3. A great brief is Audacious
Audacity is the substance of dreams. A great brief gives the Creative permission to think freely, and think big. How will your product change people's lives, even just a little ? How should people feel having interacted with it? Why should they care, let alone believe in it? What is your ultimate ambition for your brand? You will find that when you are audacious, the Creative becomes so committed to your brand that they will even question your brief, and often end up giving you something you never asked for, but totally love.
One of the quirkier things I've worked on was WAY back in 2010 at the height of the Global Financial Crisis. At the time, the smallest local bank and investment advisory in Jamaica wanted to assure their clients that they were committed to their success in spite of all that was happening. From completely left of field we had a wacky idea of parodying some of our favorite films to make the point. A little audacity in this case, took us a long way, and the result was well received. These are a couple of spots from the series: (CGI courtesy of 2010).
4. A great brief cuts out the Bullshit
I have a confession to make. I've been reading a fair number of textbooks on Marketing recently, and I've been learning a great deal, but what impresses me most is the ability of some authors to use as many words as possible to explain really simple concepts. Par for the course I suppose, but a great creative brief avoids the Marketing fluff as much as possible. It speaks from the heart. Sounds sappy, I know. But you are asking us to create emotionally compelling work, create new connections no one has ever seen, search for the simple brand truth, and tell it well. More than anything, a great brief is a 'thought starter' that sets the creative off in the right direction without too much getting in the way.

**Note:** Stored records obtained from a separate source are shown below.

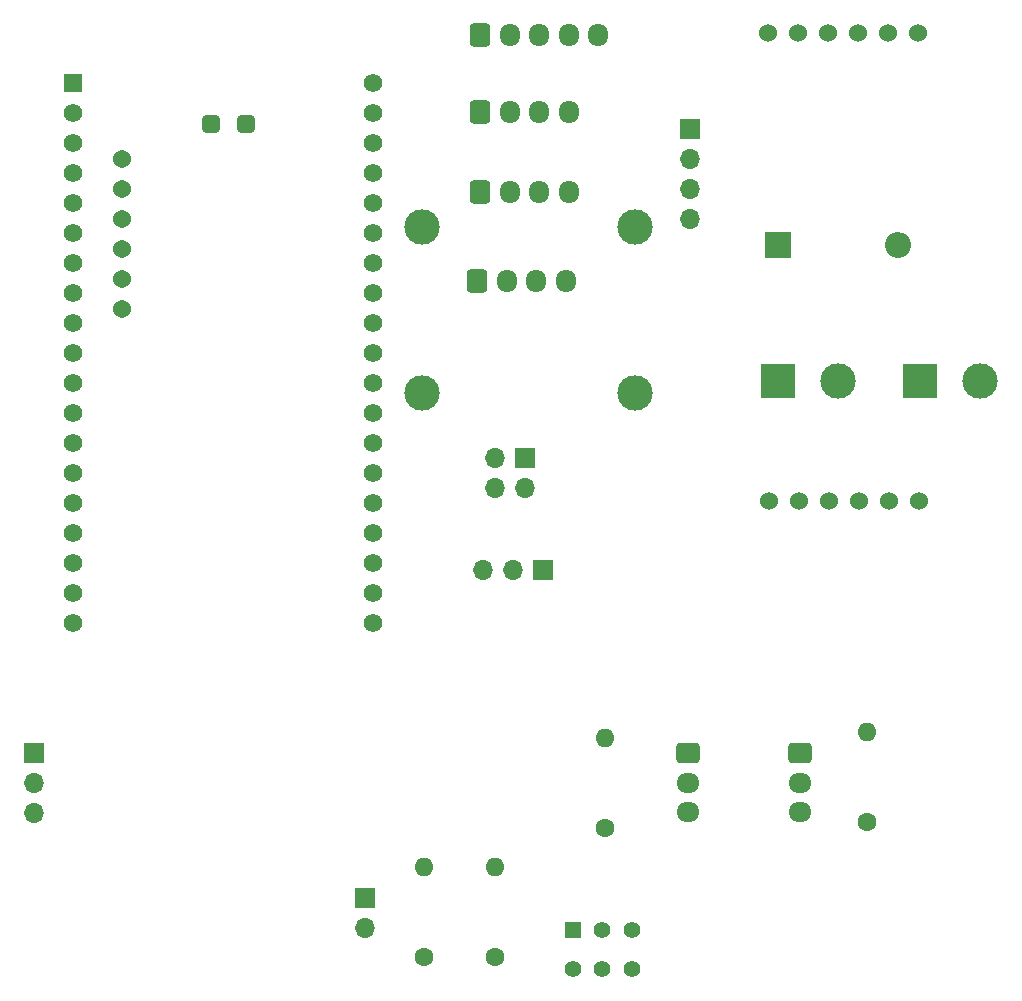
<source format=gbr>
%TF.GenerationSoftware,KiCad,Pcbnew,(6.0.4)*%
%TF.CreationDate,2022-04-08T13:10:10+02:00*%
%TF.ProjectId,TeaSpike v1,54656153-7069-46b6-9520-76312e6b6963,rev?*%
%TF.SameCoordinates,Original*%
%TF.FileFunction,Soldermask,Bot*%
%TF.FilePolarity,Negative*%
%FSLAX46Y46*%
G04 Gerber Fmt 4.6, Leading zero omitted, Abs format (unit mm)*
G04 Created by KiCad (PCBNEW (6.0.4)) date 2022-04-08 13:10:10*
%MOMM*%
%LPD*%
G01*
G04 APERTURE LIST*
G04 Aperture macros list*
%AMRoundRect*
0 Rectangle with rounded corners*
0 $1 Rounding radius*
0 $2 $3 $4 $5 $6 $7 $8 $9 X,Y pos of 4 corners*
0 Add a 4 corners polygon primitive as box body*
4,1,4,$2,$3,$4,$5,$6,$7,$8,$9,$2,$3,0*
0 Add four circle primitives for the rounded corners*
1,1,$1+$1,$2,$3*
1,1,$1+$1,$4,$5*
1,1,$1+$1,$6,$7*
1,1,$1+$1,$8,$9*
0 Add four rect primitives between the rounded corners*
20,1,$1+$1,$2,$3,$4,$5,0*
20,1,$1+$1,$4,$5,$6,$7,0*
20,1,$1+$1,$6,$7,$8,$9,0*
20,1,$1+$1,$8,$9,$2,$3,0*%
G04 Aperture macros list end*
%ADD10RoundRect,0.250000X-0.600000X-0.725000X0.600000X-0.725000X0.600000X0.725000X-0.600000X0.725000X0*%
%ADD11O,1.700000X1.950000*%
%ADD12C,1.600000*%
%ADD13O,1.600000X1.600000*%
%ADD14R,1.700000X1.700000*%
%ADD15O,1.700000X1.700000*%
%ADD16R,1.560000X1.560000*%
%ADD17C,1.560000*%
%ADD18C,1.524000*%
%ADD19RoundRect,0.250000X-0.725000X0.600000X-0.725000X-0.600000X0.725000X-0.600000X0.725000X0.600000X0*%
%ADD20O,1.950000X1.700000*%
%ADD21R,1.400000X1.400000*%
%ADD22C,1.400000*%
%ADD23R,3.000000X3.000000*%
%ADD24C,3.000000*%
%ADD25RoundRect,0.381000X-0.381000X0.381000X-0.381000X-0.381000X0.381000X-0.381000X0.381000X0.381000X0*%
%ADD26C,1.540000*%
%ADD27R,2.200000X2.200000*%
%ADD28O,2.200000X2.200000*%
G04 APERTURE END LIST*
D10*
%TO.C,DISPLAYcon1*%
X142750000Y-58200000D03*
D11*
X145250000Y-58200000D03*
X147750000Y-58200000D03*
X150250000Y-58200000D03*
%TD*%
D12*
%TO.C,R1*%
X144000000Y-129810000D03*
D13*
X144000000Y-122190000D03*
%TD*%
D14*
%TO.C,SoilMoisturecon1*%
X105000000Y-112475000D03*
D15*
X105000000Y-115015000D03*
X105000000Y-117555000D03*
%TD*%
D16*
%TO.C,ESP32*%
X108300000Y-55740000D03*
D17*
X108300000Y-58280000D03*
X108300000Y-60820000D03*
X108300000Y-63360000D03*
X108300000Y-65900000D03*
X108300000Y-68440000D03*
X108300000Y-70980000D03*
X108300000Y-73520000D03*
X108300000Y-76060000D03*
X108300000Y-78600000D03*
X108300000Y-81140000D03*
X108300000Y-83680000D03*
X108300000Y-86220000D03*
X108300000Y-88760000D03*
X108300000Y-91300000D03*
X108300000Y-93840000D03*
X108300000Y-96380000D03*
X108300000Y-98920000D03*
X108300000Y-101460000D03*
X133700000Y-55740000D03*
X133700000Y-58280000D03*
X133700000Y-60820000D03*
X133700000Y-63360000D03*
X133700000Y-65900000D03*
X133700000Y-68440000D03*
X133700000Y-70980000D03*
X133700000Y-73520000D03*
X133700000Y-76060000D03*
X133700000Y-78600000D03*
X133700000Y-81140000D03*
X133700000Y-83680000D03*
X133700000Y-86220000D03*
X133700000Y-88760000D03*
X133700000Y-91300000D03*
X133700000Y-93840000D03*
X133700000Y-96380000D03*
X133700000Y-98920000D03*
X133700000Y-101460000D03*
%TD*%
D14*
%TO.C,JP1*%
X133000000Y-124750000D03*
D15*
X133000000Y-127290000D03*
%TD*%
D14*
%TO.C,I2Ccon1*%
X160525000Y-59700000D03*
D15*
X160525000Y-62240000D03*
X160525000Y-64780000D03*
X160525000Y-67320000D03*
%TD*%
D14*
%TO.C,PowerSupplycon1*%
X148025000Y-97025000D03*
D15*
X145485000Y-97025000D03*
X142945000Y-97025000D03*
%TD*%
D18*
%TO.C,U_RTC1*%
X167150000Y-51500000D03*
X169690000Y-51500000D03*
X172230000Y-51500000D03*
X174770000Y-51500000D03*
X177310000Y-51500000D03*
X179850000Y-51500000D03*
%TD*%
D10*
%TO.C,LEDSTRIPEcon1*%
X142500000Y-72500000D03*
D11*
X145000000Y-72500000D03*
X147500000Y-72500000D03*
X150000000Y-72500000D03*
%TD*%
D10*
%TO.C,VEML7700con1*%
X142750000Y-65000000D03*
D11*
X145250000Y-65000000D03*
X147750000Y-65000000D03*
X150250000Y-65000000D03*
%TD*%
D12*
%TO.C,RTemp2*%
X153300000Y-118810000D03*
D13*
X153300000Y-111190000D03*
%TD*%
D12*
%TO.C,RTemp1*%
X175500000Y-118310000D03*
D13*
X175500000Y-110690000D03*
%TD*%
D19*
%TO.C,TempProbe1*%
X160300000Y-112500000D03*
D20*
X160300000Y-115000000D03*
X160300000Y-117500000D03*
%TD*%
D12*
%TO.C,R2*%
X138000000Y-129810000D03*
D13*
X138000000Y-122190000D03*
%TD*%
D21*
%TO.C,SW_POWER*%
X150592500Y-127475000D03*
D22*
X153092500Y-127475000D03*
X155592500Y-127475000D03*
X150592500Y-130775000D03*
X153092500Y-130775000D03*
X155592500Y-130775000D03*
%TD*%
D14*
%TO.C,NEOPIXELcon1*%
X146500000Y-87500000D03*
D15*
X143960000Y-87500000D03*
X146500000Y-90040000D03*
X143960000Y-90040000D03*
%TD*%
D10*
%TO.C,SCD30con1*%
X142750000Y-51700000D03*
D11*
X145250000Y-51700000D03*
X147750000Y-51700000D03*
X150250000Y-51700000D03*
X152750000Y-51700000D03*
%TD*%
D19*
%TO.C,TempProbe2*%
X169800000Y-112500000D03*
D20*
X169800000Y-115000000D03*
X169800000Y-117500000D03*
%TD*%
D23*
%TO.C,Batterycon1*%
X167920000Y-81000000D03*
D24*
X173000000Y-81000000D03*
%TD*%
D25*
%TO.C,U2*%
X119950000Y-59200000D03*
X122950000Y-59200000D03*
D26*
X112450000Y-62200000D03*
X112450000Y-64740000D03*
X112450000Y-67280000D03*
X112450000Y-69820000D03*
X112450000Y-72360000D03*
X112450000Y-74900000D03*
%TD*%
D24*
%TO.C,U1*%
X155810000Y-67995000D03*
X155810000Y-81995000D03*
X137810000Y-67995000D03*
X137810000Y-81995000D03*
%TD*%
D18*
%TO.C,U_SD1*%
X167205000Y-91155000D03*
X169745000Y-91155000D03*
X172285000Y-91155000D03*
X174825000Y-91155000D03*
X177365000Y-91155000D03*
X179905000Y-91155000D03*
%TD*%
D27*
%TO.C,D1*%
X167920000Y-69500000D03*
D28*
X178080000Y-69500000D03*
%TD*%
D23*
%TO.C,Solarcon1*%
X180000000Y-81000000D03*
D24*
X185080000Y-81000000D03*
%TD*%
M02*

</source>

5. A great brief sets the tone of the Relationship
Usually, a creative brief precedes a first meeting. And like all relationships, they work best when good faith is reciprocated. You'll find that the better your brief, the richer the discussions will be. The more thought that goes into the brief the better the quality of ideas you will receive. Creatives are notoriously paranoid, suspicious, and overly cautious about sharing their best ideas with clients they believe are undeserving. No one will tell you that of course. But a great brief goes a long way in breaking down those barriers to a great relationship, and ultimately, great creative work!